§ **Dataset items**

══════════════════════════════

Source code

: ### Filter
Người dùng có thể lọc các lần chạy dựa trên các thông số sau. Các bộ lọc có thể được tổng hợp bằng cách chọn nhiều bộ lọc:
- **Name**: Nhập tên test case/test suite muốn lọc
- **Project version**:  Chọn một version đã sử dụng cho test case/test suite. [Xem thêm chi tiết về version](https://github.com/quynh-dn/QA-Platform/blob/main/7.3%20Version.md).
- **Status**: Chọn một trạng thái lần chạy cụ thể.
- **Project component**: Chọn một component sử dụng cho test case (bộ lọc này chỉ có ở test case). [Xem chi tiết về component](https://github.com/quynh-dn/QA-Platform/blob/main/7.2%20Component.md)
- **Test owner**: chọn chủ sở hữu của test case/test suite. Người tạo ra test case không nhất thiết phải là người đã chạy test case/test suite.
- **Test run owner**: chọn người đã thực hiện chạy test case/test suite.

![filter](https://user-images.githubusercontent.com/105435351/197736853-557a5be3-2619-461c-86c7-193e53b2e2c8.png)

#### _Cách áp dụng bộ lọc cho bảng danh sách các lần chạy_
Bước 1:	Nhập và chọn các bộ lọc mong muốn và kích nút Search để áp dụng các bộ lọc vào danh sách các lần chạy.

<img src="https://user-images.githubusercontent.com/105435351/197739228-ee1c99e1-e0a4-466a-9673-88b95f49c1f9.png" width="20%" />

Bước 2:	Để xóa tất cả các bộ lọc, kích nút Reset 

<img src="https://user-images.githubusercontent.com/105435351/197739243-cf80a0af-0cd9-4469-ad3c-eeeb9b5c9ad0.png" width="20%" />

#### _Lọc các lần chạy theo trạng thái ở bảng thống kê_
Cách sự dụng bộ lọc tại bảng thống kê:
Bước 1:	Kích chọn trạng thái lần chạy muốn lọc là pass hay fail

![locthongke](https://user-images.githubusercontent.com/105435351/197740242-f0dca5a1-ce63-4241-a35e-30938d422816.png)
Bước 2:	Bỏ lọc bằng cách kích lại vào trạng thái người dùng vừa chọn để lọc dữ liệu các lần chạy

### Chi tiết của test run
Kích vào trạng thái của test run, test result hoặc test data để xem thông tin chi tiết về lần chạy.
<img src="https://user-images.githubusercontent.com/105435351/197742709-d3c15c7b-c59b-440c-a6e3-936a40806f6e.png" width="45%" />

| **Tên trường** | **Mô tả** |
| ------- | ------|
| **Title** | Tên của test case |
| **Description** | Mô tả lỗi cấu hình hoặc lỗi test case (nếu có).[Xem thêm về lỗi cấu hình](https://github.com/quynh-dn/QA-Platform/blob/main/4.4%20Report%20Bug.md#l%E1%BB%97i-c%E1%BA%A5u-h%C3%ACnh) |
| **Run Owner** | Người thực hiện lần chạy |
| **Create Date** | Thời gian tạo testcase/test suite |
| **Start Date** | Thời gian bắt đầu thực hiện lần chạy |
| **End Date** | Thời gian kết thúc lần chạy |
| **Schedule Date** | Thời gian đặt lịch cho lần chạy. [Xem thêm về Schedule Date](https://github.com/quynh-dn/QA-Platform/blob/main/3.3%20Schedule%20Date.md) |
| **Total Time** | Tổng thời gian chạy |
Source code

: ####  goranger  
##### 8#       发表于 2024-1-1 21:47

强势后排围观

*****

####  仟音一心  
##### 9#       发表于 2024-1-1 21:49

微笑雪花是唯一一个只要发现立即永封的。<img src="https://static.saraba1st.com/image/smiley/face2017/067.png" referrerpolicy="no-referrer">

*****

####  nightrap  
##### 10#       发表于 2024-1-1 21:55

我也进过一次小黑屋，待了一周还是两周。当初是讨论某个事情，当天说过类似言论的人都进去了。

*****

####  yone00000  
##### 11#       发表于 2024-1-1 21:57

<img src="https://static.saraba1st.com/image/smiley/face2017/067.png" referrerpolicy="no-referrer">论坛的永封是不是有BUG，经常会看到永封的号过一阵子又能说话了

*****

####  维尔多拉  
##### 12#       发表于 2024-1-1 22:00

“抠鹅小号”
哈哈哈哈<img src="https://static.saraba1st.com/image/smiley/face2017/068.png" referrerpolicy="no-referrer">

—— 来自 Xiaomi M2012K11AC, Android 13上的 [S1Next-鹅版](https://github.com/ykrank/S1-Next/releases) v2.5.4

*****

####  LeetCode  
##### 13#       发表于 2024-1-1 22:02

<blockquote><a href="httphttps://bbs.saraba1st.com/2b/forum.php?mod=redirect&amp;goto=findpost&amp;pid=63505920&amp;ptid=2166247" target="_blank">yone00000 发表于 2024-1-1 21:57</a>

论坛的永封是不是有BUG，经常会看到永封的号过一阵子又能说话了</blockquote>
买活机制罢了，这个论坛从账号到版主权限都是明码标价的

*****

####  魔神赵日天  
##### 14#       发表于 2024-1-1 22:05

══════════════════════════════

§ **EXERCISE OBJECTIVE**
From the first line to the last, retype the data exactly.

§ **ANSWER TO THE EXERCISE**
Source code

: ### Filter
Người dùng có thể lọc các lần chạy dựa trên các thông số sau. Các bộ lọc có thể được tổng hợp bằng cách chọn nhiều bộ lọc:
- **Name**: Nhập tên test case/test suite muốn lọc
- **Project version**:  Chọn một version đã sử dụng cho test case/test suite. [Xem thêm chi tiết về version](https://github.com/quynh-dn/QA-Platform/blob/main/7.3%20Version.md).
- **Status**: Chọn một trạng thái lần chạy cụ thể.
- **Project component**: Chọn một component sử dụng cho test case (bộ lọc này chỉ có ở test case). [Xem chi tiết về component](https://github.com/quynh-dn/QA-Platform/blob/main/7.2%20Component.md)
- **Test owner**: chọn chủ sở hữu của test case/test suite. Người tạo ra test case không nhất thiết phải là người đã chạy test case/test suite.
- **Test run owner**: chọn người đã thực hiện chạy test case/test suite.

![filter](https://user-images.githubusercontent.com/105435351/197736853-557a5be3-2619-461c-86c7-193e53b2e2c8.png)

#### _Cách áp dụng bộ lọc cho bảng danh sách các lần chạy_
Bước 1:	Nhập và chọn các bộ lọc mong muốn và kích nút Search để áp dụng các bộ lọc vào danh sách các lần chạy.

<img src="https://user-images.githubusercontent.com/105435351/197739228-ee1c99e1-e0a4-466a-9673-88b95f49c1f9.png" width="20%" />

Bước 2:	Để xóa tất cả các bộ lọc, kích nút Reset 

<img src="https://user-images.githubusercontent.com/105435351/197739243-cf80a0af-0cd9-4469-ad3c-eeeb9b5c9ad0.png" width="20%" />

#### _Lọc các lần chạy theo trạng thái ở bảng thống kê_
Cách sự dụng bộ lọc tại bảng thống kê:
Bước 1:	Kích chọn trạng thái lần chạy muốn lọc là pass hay fail

![locthongke](https://user-images.githubusercontent.com/105435351/197740242-f0dca5a1-ce63-4241-a35e-30938d422816.png)
Bước 2:	Bỏ lọc bằng cách kích lại vào trạng thái người dùng vừa chọn để lọc dữ liệu các lần chạy

### Chi tiết của test run
Kích vào trạng thái của test run, test result hoặc test data để xem thông tin chi tiết về lần chạy.
<img src="https://user-images.githubusercontent.com/105435351/197742709-d3c15c7b-c59b-440c-a6e3-936a40806f6e.png" width="45%" />

| **Tên trường** | **Mô tả** |
| ------- | ------|
| **Title** | Tên của test case |
| **Description** | Mô tả lỗi cấu hình hoặc lỗi test case (nếu có).[Xem thêm về lỗi cấu hình](https://github.com/quynh-dn/QA-Platform/blob/main/4.4%20Report%20Bug.md#l%E1%BB%97i-c%E1%BA%A5u-h%C3%ACnh) |
| **Run Owner** | Người thực hiện lần chạy |
| **Create Date** | Thời gian tạo testcase/test suite |
| **Start Date** | Thời gian bắt đầu thực hiện lần chạy |
| **End Date** | Thời gian kết thúc lần chạy |
| **Schedule Date** | Thời gian đặt lịch cho lần chạy. [Xem thêm về Schedule Date](https://github.com/quynh-dn/QA-Platform/blob/main/3.3%20Schedule%20Date.md) |
| **Total Time** | Tổng thời gian chạy |
Source code

: ####  goranger  
##### 8#       发表于 2024-1-1 21:47

强势后排围观

*****

####  仟音一心  
##### 9#       发表于 2024-1-1 21:49

微笑雪花是唯一一个只要发现立即永封的。<img src="https://static.saraba1st.com/image/smiley/face2017/067.png" referrerpolicy="no-referrer">

*****

####  nightrap  
##### 10#       发表于 2024-1-1 21:55

我也进过一次小黑屋，待了一周还是两周。当初是讨论某个事情，当天说过类似言论的人都进去了。

*****

####  yone00000  
##### 11#       发表于 2024-1-1 21:57

<img src="https://static.saraba1st.com/image/smiley/face2017/067.png" referrerpolicy="no-referrer">论坛的永封是不是有BUG，经常会看到永封的号过一阵子又能说话了

*****

####  维尔多拉  
##### 12#       发表于 2024-1-1 22:00

“抠鹅小号”
哈哈哈哈<img src="https://static.saraba1st.com/image/smiley/face2017/068.png" referrerpolicy="no-referrer">

—— 来自 Xiaomi M2012K11AC, Android 13上的 [S1Next-鹅版](https://github.com/ykrank/S1-Next/releases) v2.5.4

*****

####  LeetCode  
##### 13#       发表于 2024-1-1 22:02

<blockquote><a href="httphttps://bbs.saraba1st.com/2b/forum.php?mod=redirect&amp;goto=findpost&amp;pid=63505920&amp;ptid=2166247" target="_blank">yone00000 发表于 2024-1-1 21:57</a>

论坛的永封是不是有BUG，经常会看到永封的号过一阵子又能说话了</blockquote>
买活机制罢了，这个论坛从账号到版主权限都是明码标价的

*****

####  魔神赵日天  
##### 14#       发表于 2024-1-1 22:05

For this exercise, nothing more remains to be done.